Pull every line with "cancer" from the data.

** EXERCISE INPUT **
* * *
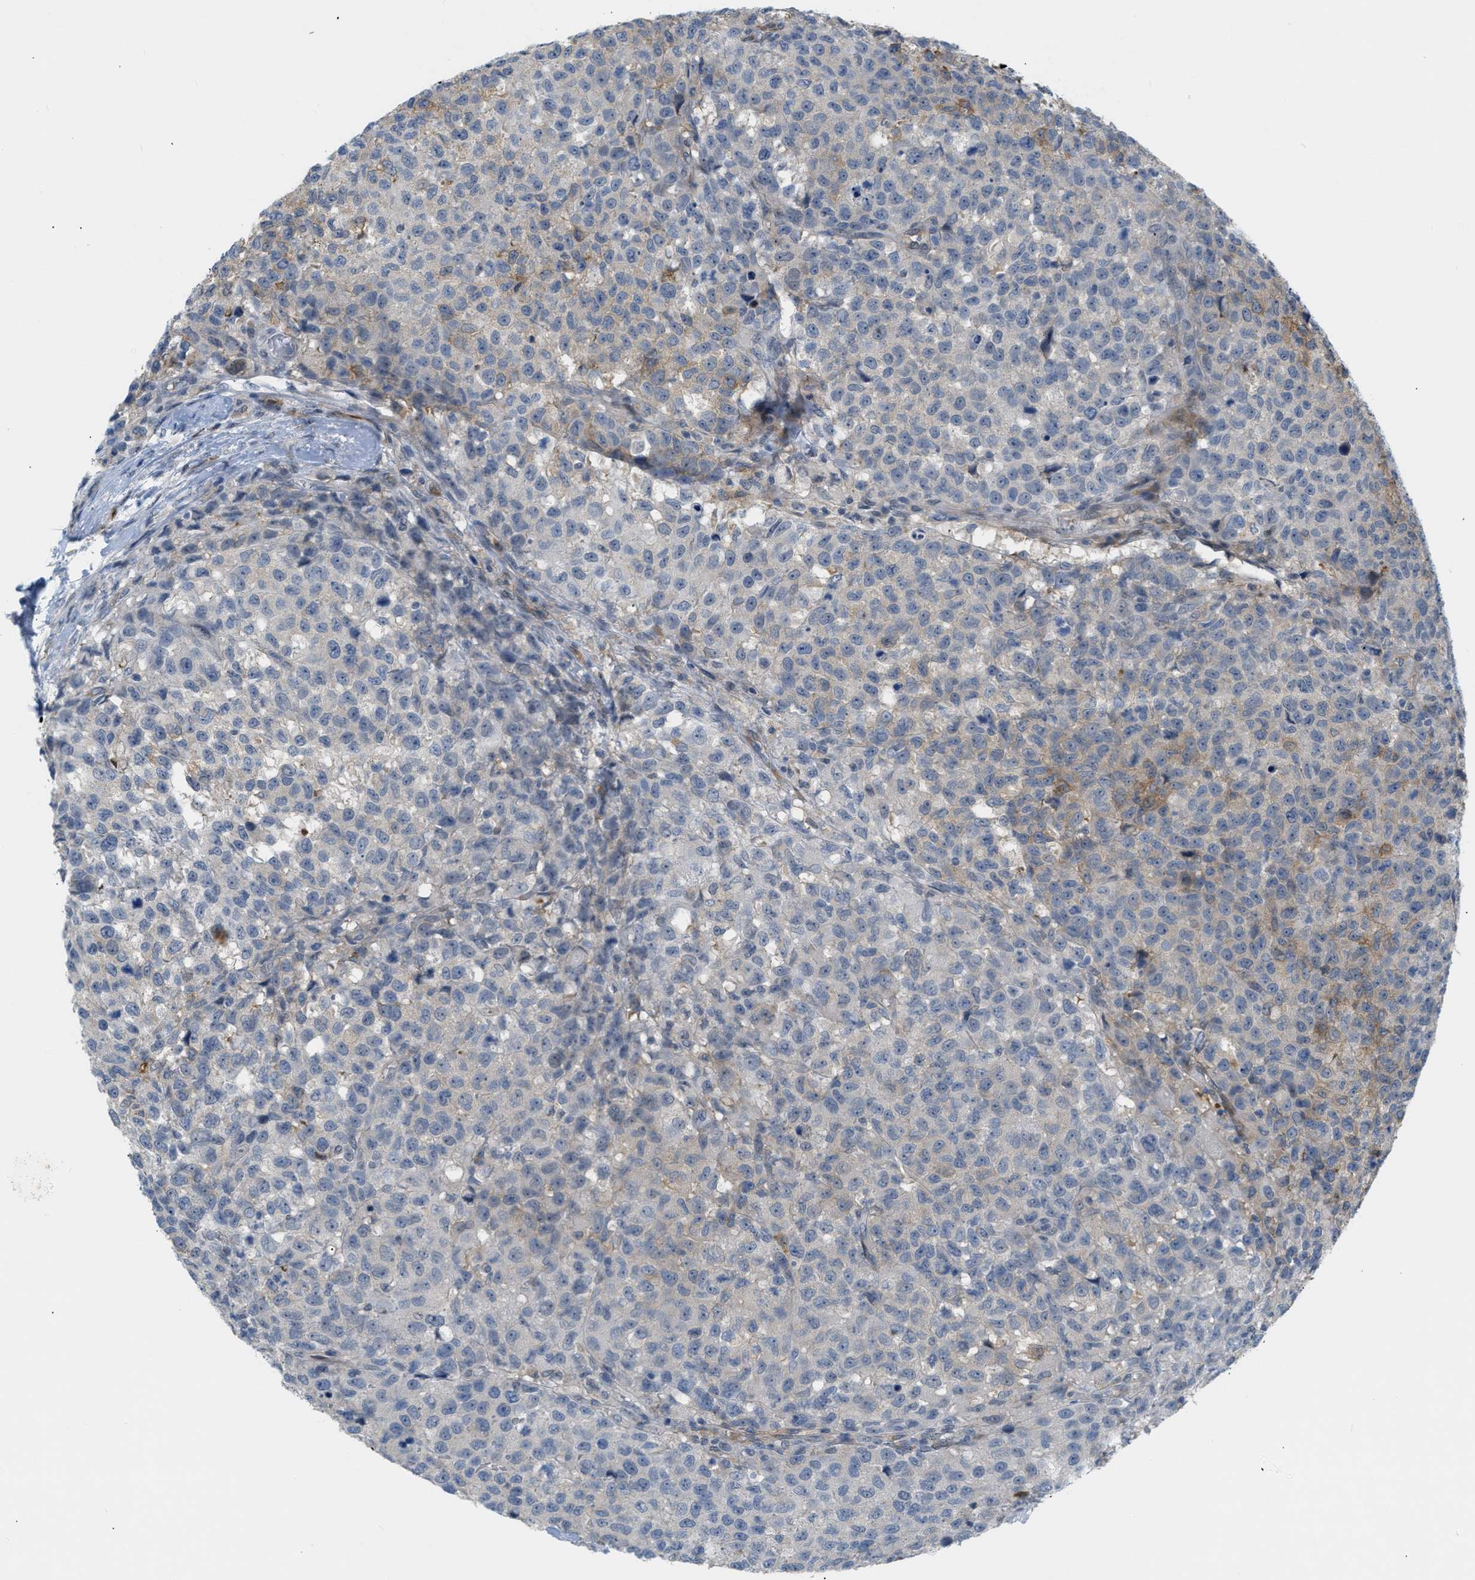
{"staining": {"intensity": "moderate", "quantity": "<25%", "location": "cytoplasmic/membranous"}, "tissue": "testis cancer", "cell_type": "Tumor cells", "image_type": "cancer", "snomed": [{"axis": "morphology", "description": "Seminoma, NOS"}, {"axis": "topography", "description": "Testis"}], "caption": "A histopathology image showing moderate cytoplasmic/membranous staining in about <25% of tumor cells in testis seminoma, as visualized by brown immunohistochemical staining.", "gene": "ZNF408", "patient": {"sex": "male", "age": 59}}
* * *
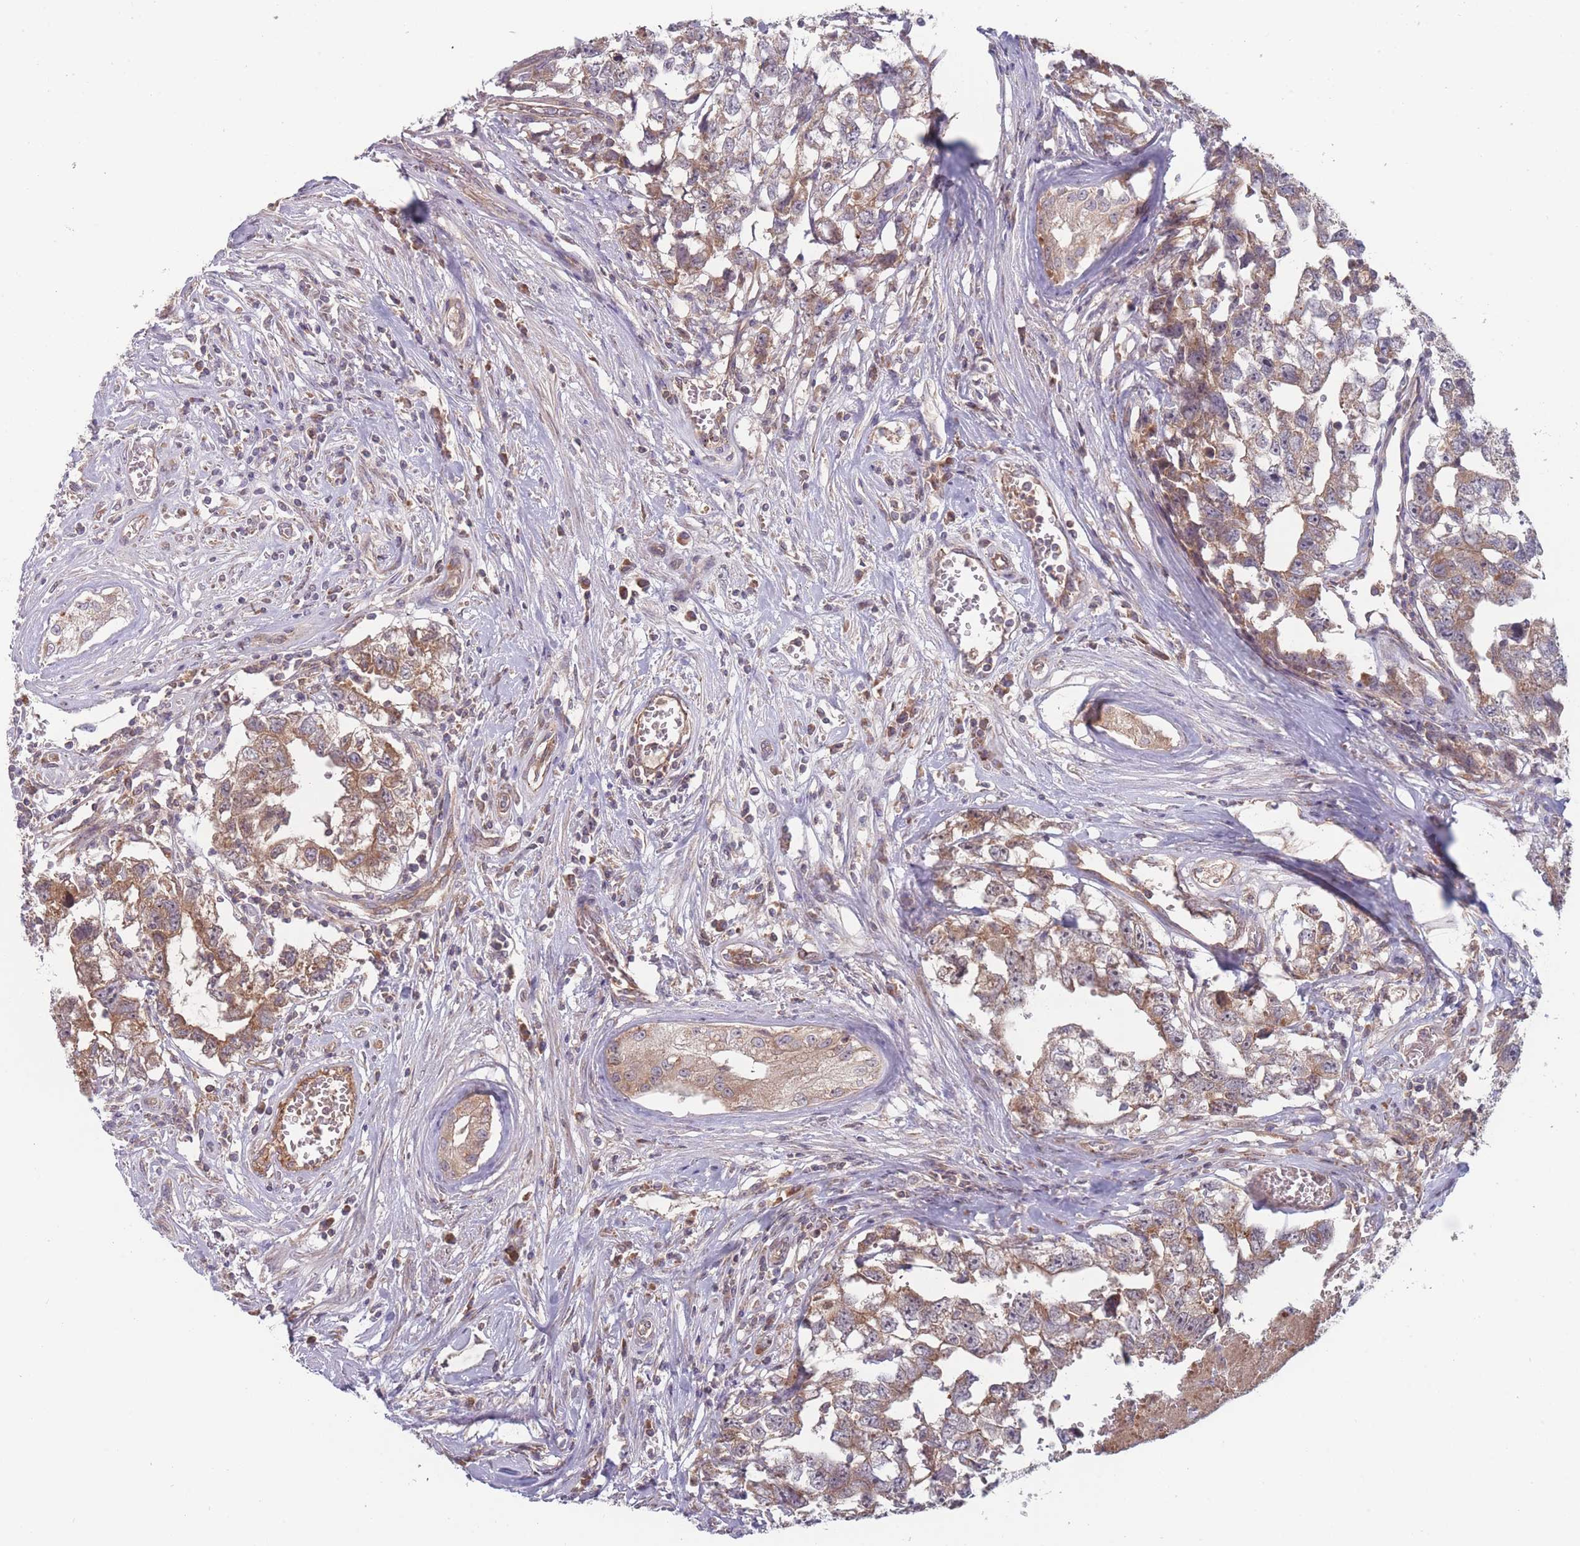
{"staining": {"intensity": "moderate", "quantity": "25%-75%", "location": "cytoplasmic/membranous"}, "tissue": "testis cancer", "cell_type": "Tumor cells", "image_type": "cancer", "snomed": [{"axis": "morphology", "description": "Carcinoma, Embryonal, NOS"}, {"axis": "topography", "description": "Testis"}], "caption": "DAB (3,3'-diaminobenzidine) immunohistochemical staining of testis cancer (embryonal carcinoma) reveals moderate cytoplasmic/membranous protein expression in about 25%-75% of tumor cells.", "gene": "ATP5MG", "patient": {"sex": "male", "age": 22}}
* * *
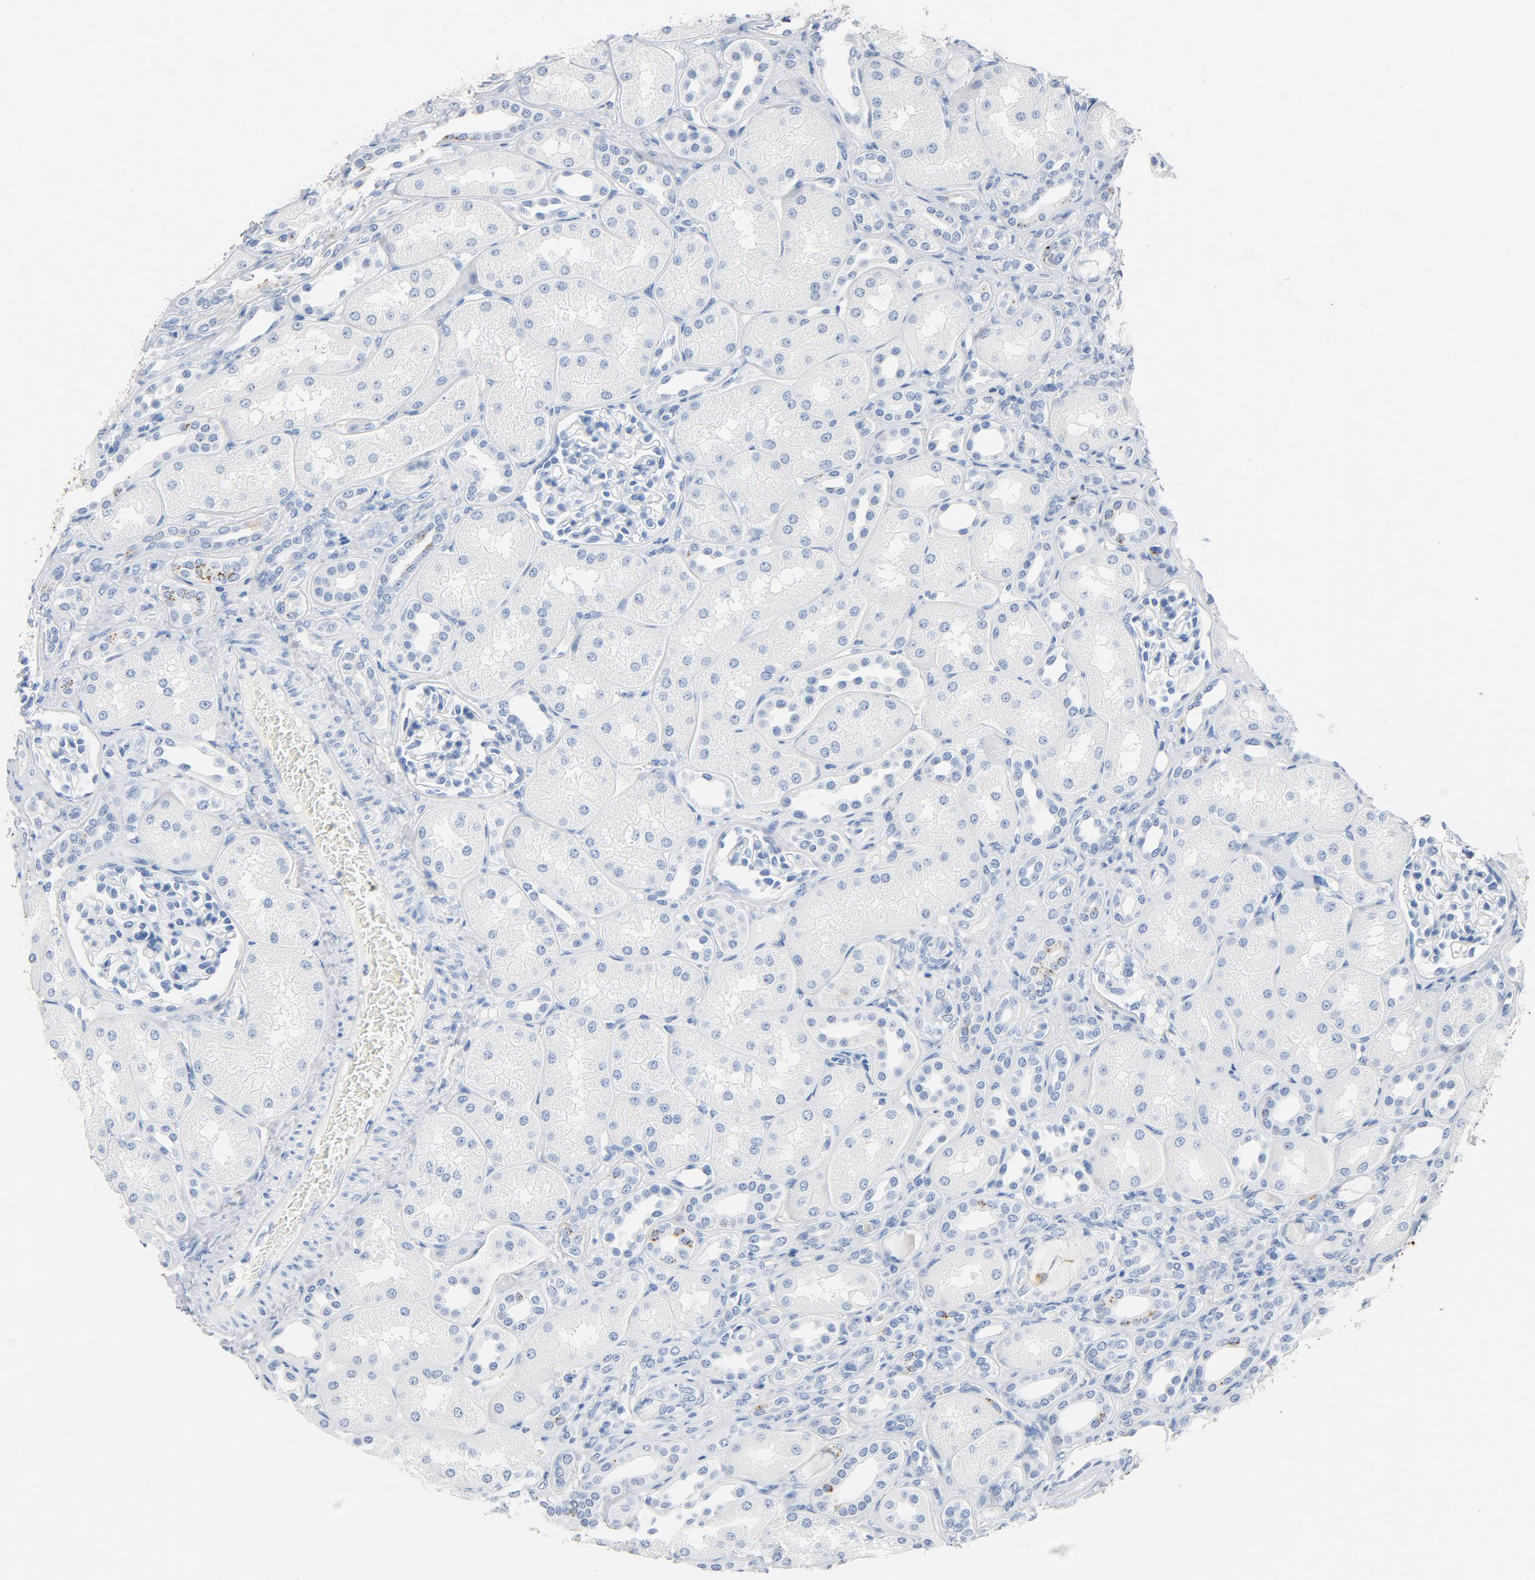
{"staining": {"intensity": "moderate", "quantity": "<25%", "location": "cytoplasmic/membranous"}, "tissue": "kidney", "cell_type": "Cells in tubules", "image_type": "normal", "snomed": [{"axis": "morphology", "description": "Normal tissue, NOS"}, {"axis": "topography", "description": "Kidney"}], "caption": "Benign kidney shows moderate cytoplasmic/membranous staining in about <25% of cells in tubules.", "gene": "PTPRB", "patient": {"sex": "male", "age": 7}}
* * *
** EXERCISE RESULT **
{"staining": {"intensity": "moderate", "quantity": "<25%", "location": "cytoplasmic/membranous"}, "tissue": "testis cancer", "cell_type": "Tumor cells", "image_type": "cancer", "snomed": [{"axis": "morphology", "description": "Seminoma, NOS"}, {"axis": "topography", "description": "Testis"}], "caption": "A histopathology image showing moderate cytoplasmic/membranous staining in about <25% of tumor cells in testis seminoma, as visualized by brown immunohistochemical staining.", "gene": "ZNF408", "patient": {"sex": "male", "age": 59}}
{"staining": {"intensity": "moderate", "quantity": "25%-75%", "location": "cytoplasmic/membranous"}, "tissue": "testis cancer", "cell_type": "Tumor cells", "image_type": "cancer", "snomed": [{"axis": "morphology", "description": "Carcinoma, Embryonal, NOS"}, {"axis": "topography", "description": "Testis"}], "caption": "DAB (3,3'-diaminobenzidine) immunohistochemical staining of testis cancer (embryonal carcinoma) reveals moderate cytoplasmic/membranous protein expression in about 25%-75% of tumor cells.", "gene": "ATP5MG", "patient": {"sex": "male", "age": 22}}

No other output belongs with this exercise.